▶ _TUGAS WAJIB_
A) Jawab pertanyaan berikut berdasarkan tulisan tentang mendaki solo:
(i) Apa alasan utama bagi pihak yang kontra terhadap pendakian seorang diri?
(ii) Kapan masa merasakan nikmatnya mendaki solo?
(iii) Berapa banyak pendaki dalam satu hari yang bisa dicapai jalur Apuy di Ciremai saat ini?
B) Buat tabel Markdown dengan kolom No dan Isi dari baris data, mulai dari baris yang memuat "kingdom: Plantae" sampai baris yang memuat "scientific name: Cirsium palustre". Lewati baris kosong.

Pro kontra selalu muncul diantara para penggiat pendaki gunung atas pendakian
solo atau mendaki seorang diri. Bagi yang kontra, aspek keamanan bagi si pendaki
sendiri merupakan alasan utama. selain faktor tidak merepotkan orang lain saat
terjadi insiden si pendaki. tapi bagi si pelaku, pendakian seorang diri
merupakan sebuah tantangan yang memicu adrenalin. tentu akan muncul rasa
bangga dan kepuasan setelahnya. Apakah itu juga jalan untuk terkenal? Bisa jadi,
bagi selibiritis gunung, tentu ini akan jadi media juga. Tapi rasa-rasanya, dari
sekian pendaki solo, mungkin hanya sedikit yang punya niat untuk jadi terkenal.
Karena salah satu yang khas dari pendaki solo itu, jarang mendokumentasikan diri
alias selfie. Jarang itu artinya bukan anti atau sama sekali yeee.....
Akhir tahun 80-an sampai pertengahan 90-an, adalah masa merasakan nikmatnya
mendaki solo. Mendaki bukan diakhir pekan, bisa jadi kita tidak akan menemukan
pendaki selain kita sendiri. Beberapa jalur sepi gunung adalah alternatif lain
untuk merasakan kesendirian. Namun, hari dan jalur sepi pengunjung saat ini
nampaknya sudah tidak ada untuk gunung2 di Jawa. Ciremai jalur Apuy saat ini
telah menjadi jalur favorite yang bisa mencapai 500 orang pendaki dalam satu
hari. Demikian juga jalur Selamet via Sirampok atau Guci, Gede via
Salabintana, Salak lewat pasir reungit, Merapi melalui Kinahrejo/Bebeng, tlogo
lele, Semeru leat Gubuk Klakah dll. Namun untuk gunung-gunung luar jawa,
sampai saat ini masih menyediakan kesunyian, terutama jika bukan weekend.

▶ _DATA YANG DIBERIKAN_
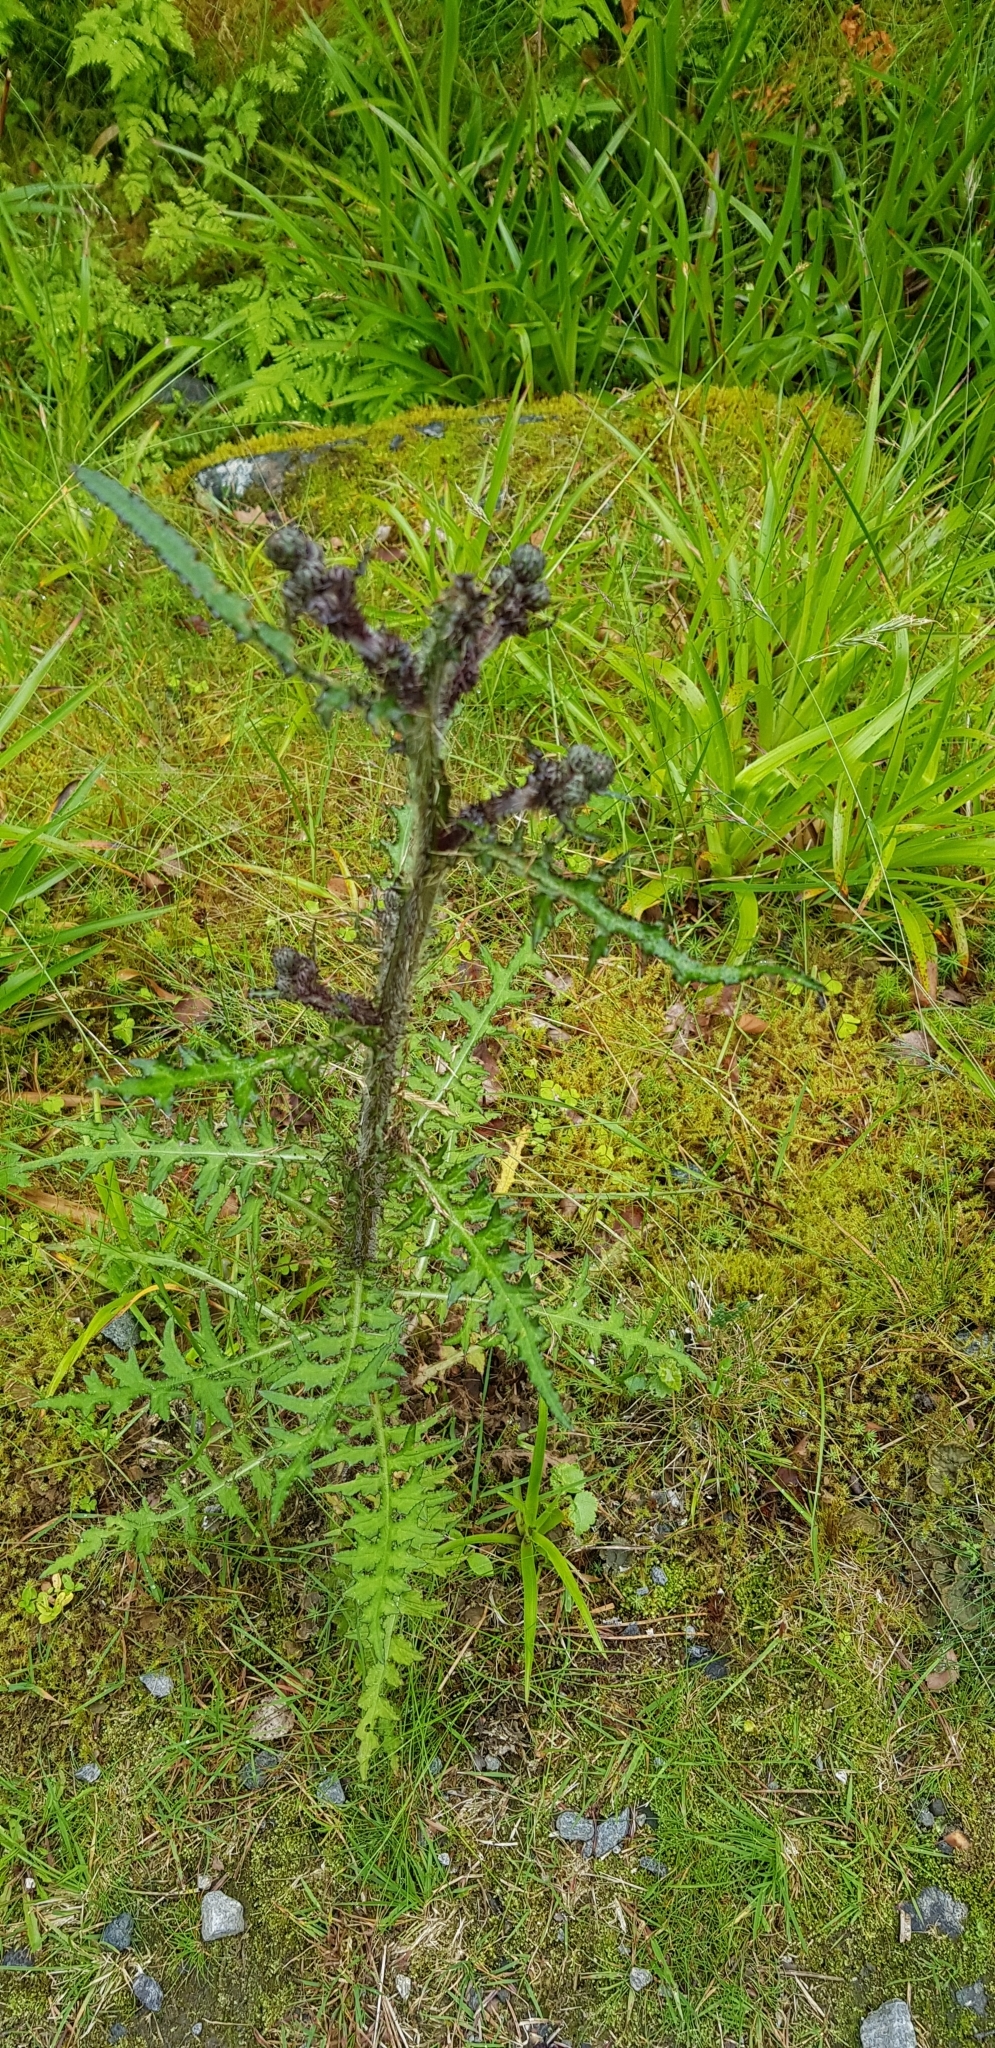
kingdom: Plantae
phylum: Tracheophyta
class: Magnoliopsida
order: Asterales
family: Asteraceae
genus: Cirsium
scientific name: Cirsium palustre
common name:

--

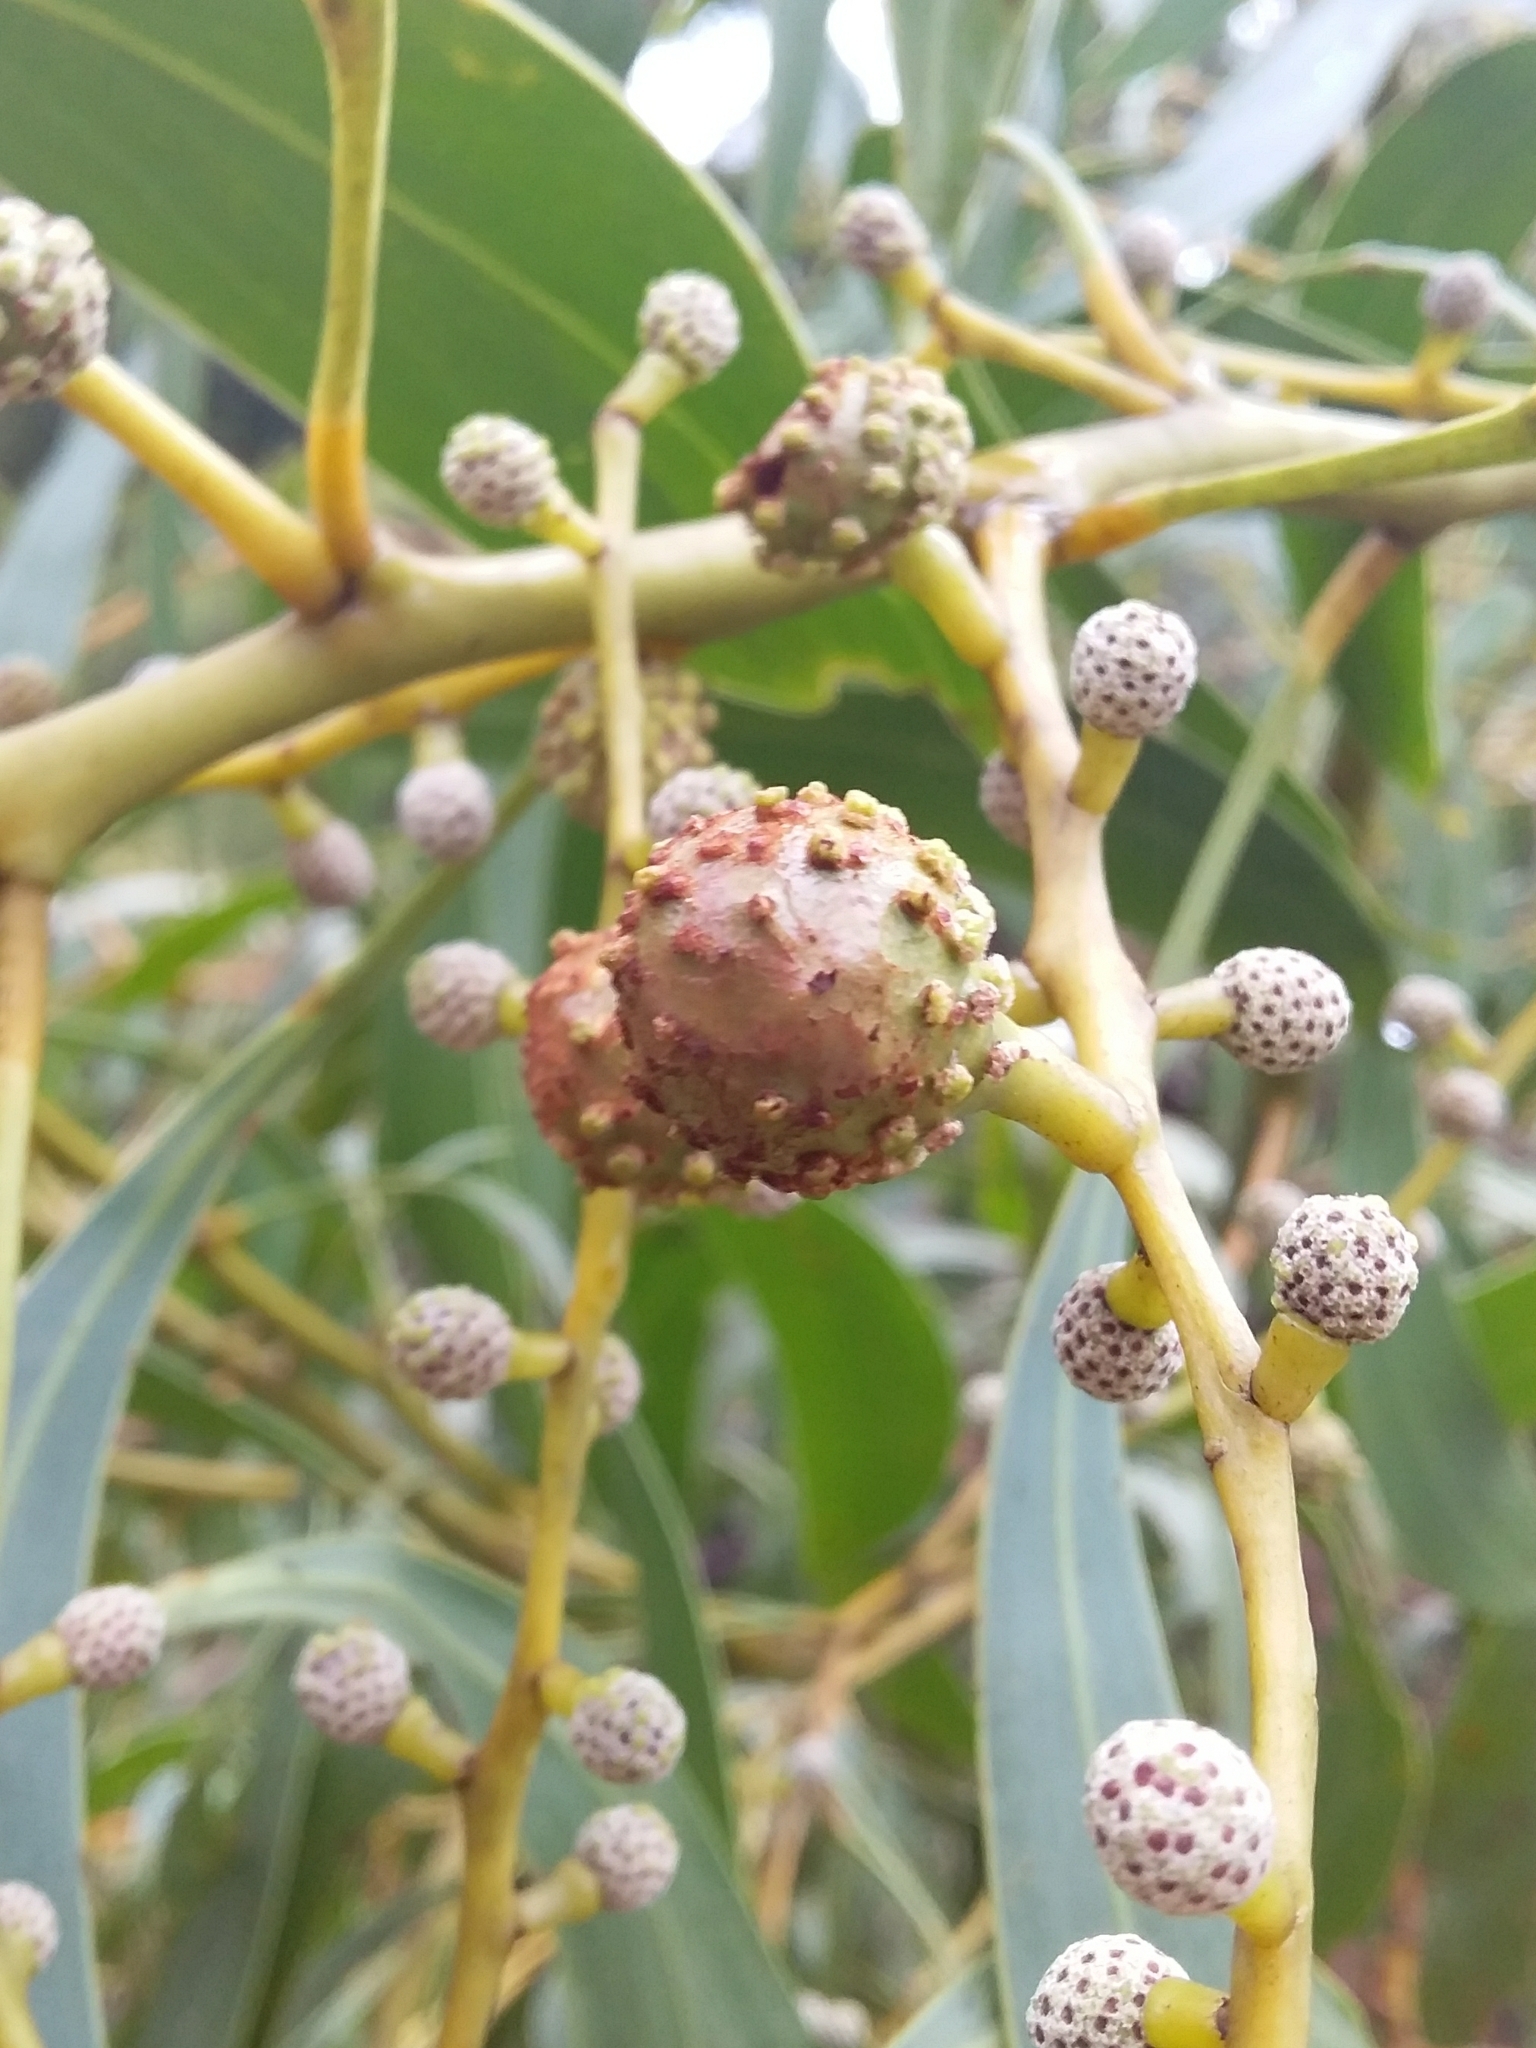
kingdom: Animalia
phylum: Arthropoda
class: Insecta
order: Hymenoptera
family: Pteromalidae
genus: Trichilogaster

▶ _JAWABAN AKHIR_
A)
(i) Aspek keamanan bagi si pendaki sendiri.
(ii) Akhir tahun 80-an sampai pertengahan 90-an.
(iii) 500 orang pendaki.

B)
| No | Isi |
|---|---|
| 1 | kingdom: Plantae |
| 2 | phylum: Tracheophyta |
| 3 | class: Magnoliopsida |
| 4 | order: Asterales |
| 5 | family: Asteraceae |
| 6 | genus: Cirsium |
| 7 | scientific name: Cirsium palustre |